──────── Entries shown ────────
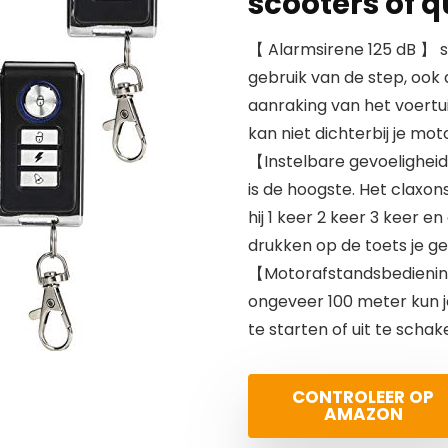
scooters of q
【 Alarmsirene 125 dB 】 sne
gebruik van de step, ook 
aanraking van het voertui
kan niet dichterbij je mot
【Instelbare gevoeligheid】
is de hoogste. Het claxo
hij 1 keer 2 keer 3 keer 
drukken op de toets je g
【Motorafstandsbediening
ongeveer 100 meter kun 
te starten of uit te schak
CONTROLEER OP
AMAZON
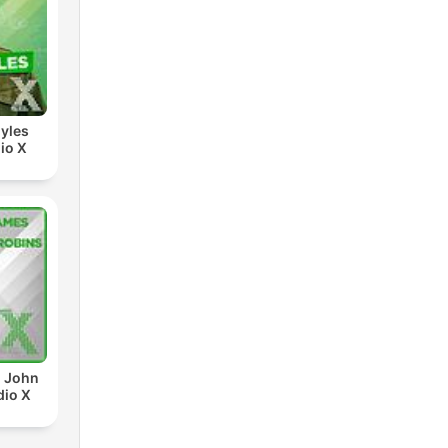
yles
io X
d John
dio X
────────
> **Problem to work on**
Every line above must be printed again exactly, pictures excluded.

> **Output**
scooters of q
【 Alarmsirene 125 dB 】 sne
gebruik van de step, ook 
aanraking van het voertui
kan niet dichterbij je mot
【Instelbare gevoeligheid】
is de hoogste. Het claxo
hij 1 keer 2 keer 3 keer 
drukken op de toets je g
【Motorafstandsbediening
ongeveer 100 meter kun 
te starten of uit te schak
CONTROLEER OP
AMAZON
yles
io X
d John
dio X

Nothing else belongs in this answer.